#### [Description of the task]
Exactly the lines below from the line with "ring tip: (507, 359)" through the line with "middle tip: (958, 815)" must make up the answer, both ends included and pictures left out.

Keypoint coordinate data:
+++
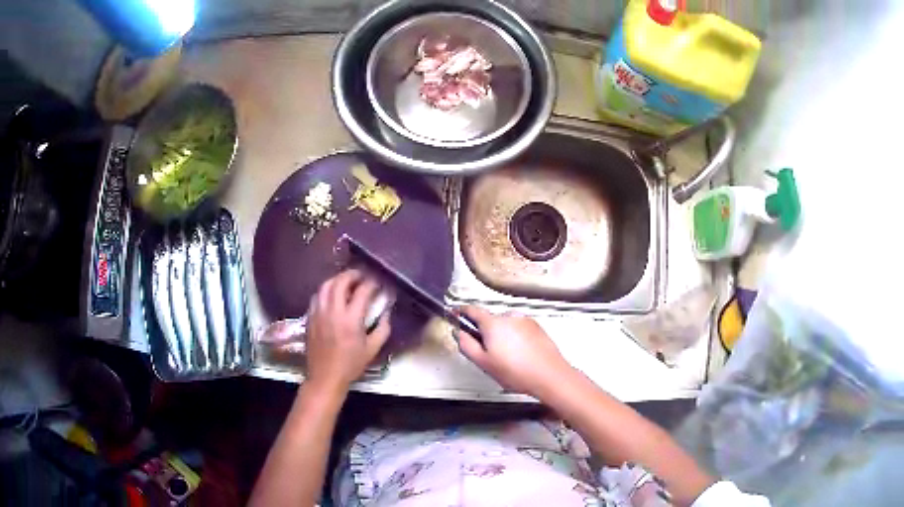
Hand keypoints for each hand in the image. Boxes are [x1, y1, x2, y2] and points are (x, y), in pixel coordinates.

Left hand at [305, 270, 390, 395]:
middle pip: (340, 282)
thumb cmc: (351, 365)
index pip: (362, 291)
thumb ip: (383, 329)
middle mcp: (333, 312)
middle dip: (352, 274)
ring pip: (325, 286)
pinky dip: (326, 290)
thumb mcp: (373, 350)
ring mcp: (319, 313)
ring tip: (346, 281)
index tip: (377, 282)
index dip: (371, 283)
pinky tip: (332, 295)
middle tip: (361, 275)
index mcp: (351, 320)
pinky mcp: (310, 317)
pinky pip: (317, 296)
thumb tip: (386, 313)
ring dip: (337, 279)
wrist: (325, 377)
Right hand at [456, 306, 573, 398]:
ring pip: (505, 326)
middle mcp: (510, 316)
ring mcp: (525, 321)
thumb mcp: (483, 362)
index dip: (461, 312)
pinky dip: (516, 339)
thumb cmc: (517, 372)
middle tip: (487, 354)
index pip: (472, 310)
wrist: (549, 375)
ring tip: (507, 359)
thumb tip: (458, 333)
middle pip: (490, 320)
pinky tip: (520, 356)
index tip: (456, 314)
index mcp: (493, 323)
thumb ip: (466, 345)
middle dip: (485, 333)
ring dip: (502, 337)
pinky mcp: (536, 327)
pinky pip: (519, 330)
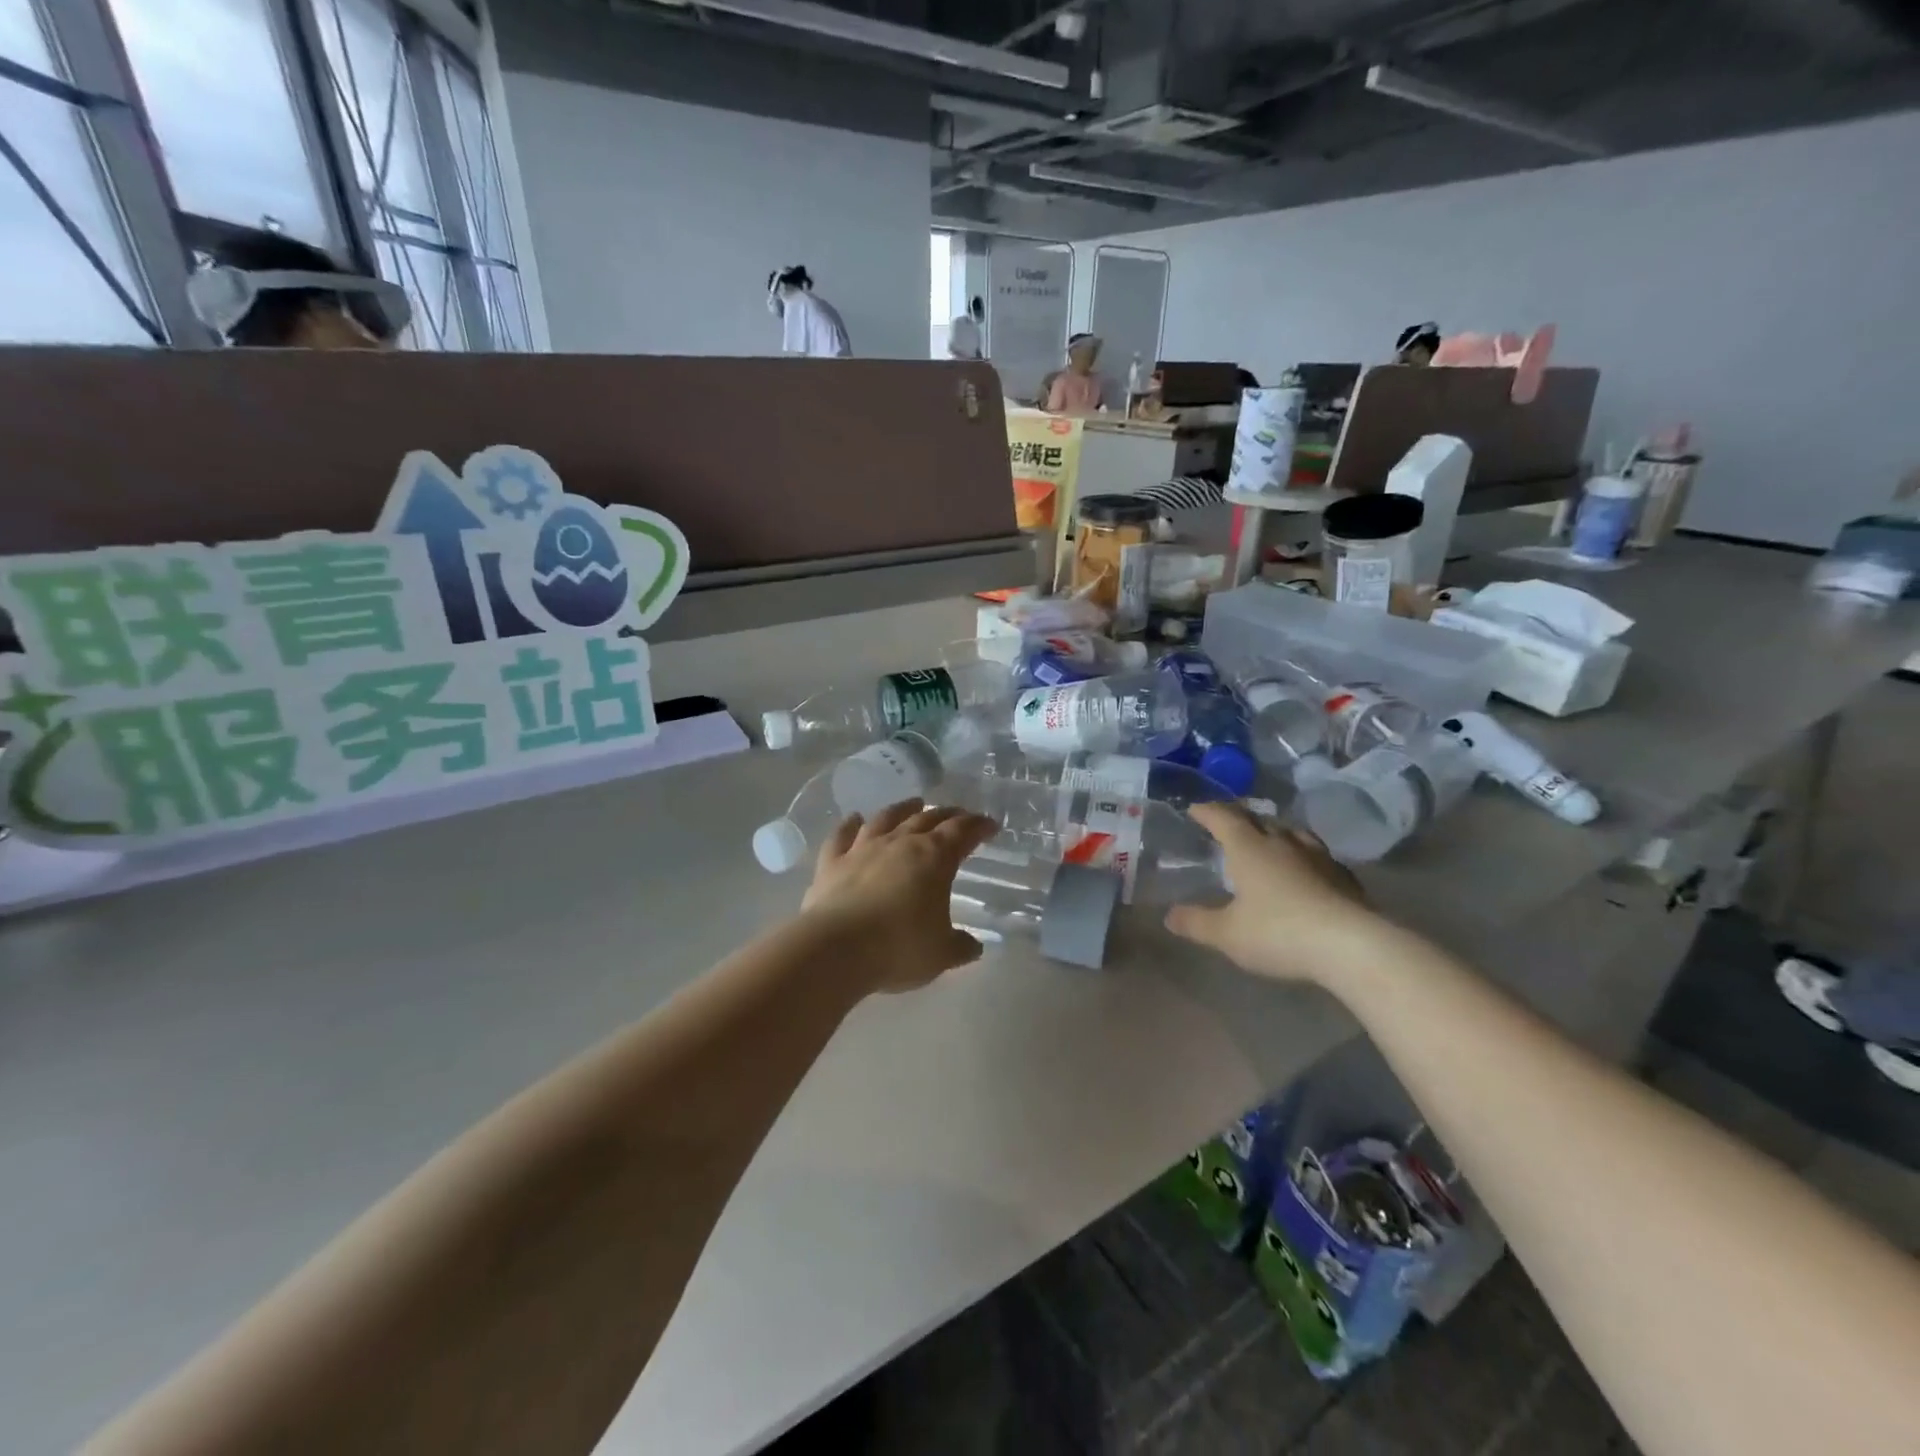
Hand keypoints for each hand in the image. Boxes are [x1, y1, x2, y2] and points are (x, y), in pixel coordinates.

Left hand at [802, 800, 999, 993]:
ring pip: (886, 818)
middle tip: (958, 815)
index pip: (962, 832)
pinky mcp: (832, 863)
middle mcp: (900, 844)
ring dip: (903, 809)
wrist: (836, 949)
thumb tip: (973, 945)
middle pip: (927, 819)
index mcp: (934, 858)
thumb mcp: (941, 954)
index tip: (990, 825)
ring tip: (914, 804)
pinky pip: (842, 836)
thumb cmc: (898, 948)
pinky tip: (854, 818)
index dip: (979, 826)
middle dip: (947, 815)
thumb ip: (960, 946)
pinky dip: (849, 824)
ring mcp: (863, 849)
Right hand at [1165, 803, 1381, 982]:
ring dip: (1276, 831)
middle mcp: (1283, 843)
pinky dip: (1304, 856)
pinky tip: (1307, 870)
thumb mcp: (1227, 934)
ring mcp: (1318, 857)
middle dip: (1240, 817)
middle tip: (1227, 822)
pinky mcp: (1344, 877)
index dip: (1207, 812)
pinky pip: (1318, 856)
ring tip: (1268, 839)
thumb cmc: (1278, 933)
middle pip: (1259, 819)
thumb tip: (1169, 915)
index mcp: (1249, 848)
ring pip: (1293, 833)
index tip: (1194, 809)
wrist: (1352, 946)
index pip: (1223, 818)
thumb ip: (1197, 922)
+++
#### [Answer to the exercise]
ring tip: (507, 359)
thumb tip: (458, 333)
middle pip: (490, 320)
pinky tip: (520, 356)
index tip: (456, 314)
index mcp: (493, 323)
thumb ip: (466, 345)
middle dip: (485, 333)
ring dip: (502, 337)
pinky mcp: (536, 327)
pinky pip: (519, 330)
Hand keypoints for each hand in the image. Boxes are [x1, y1, x2, y2] and points are (x, y), in pixel coordinates.

Left hand at [802, 800, 999, 993]:
ring pip: (886, 818)
middle tip: (958, 815)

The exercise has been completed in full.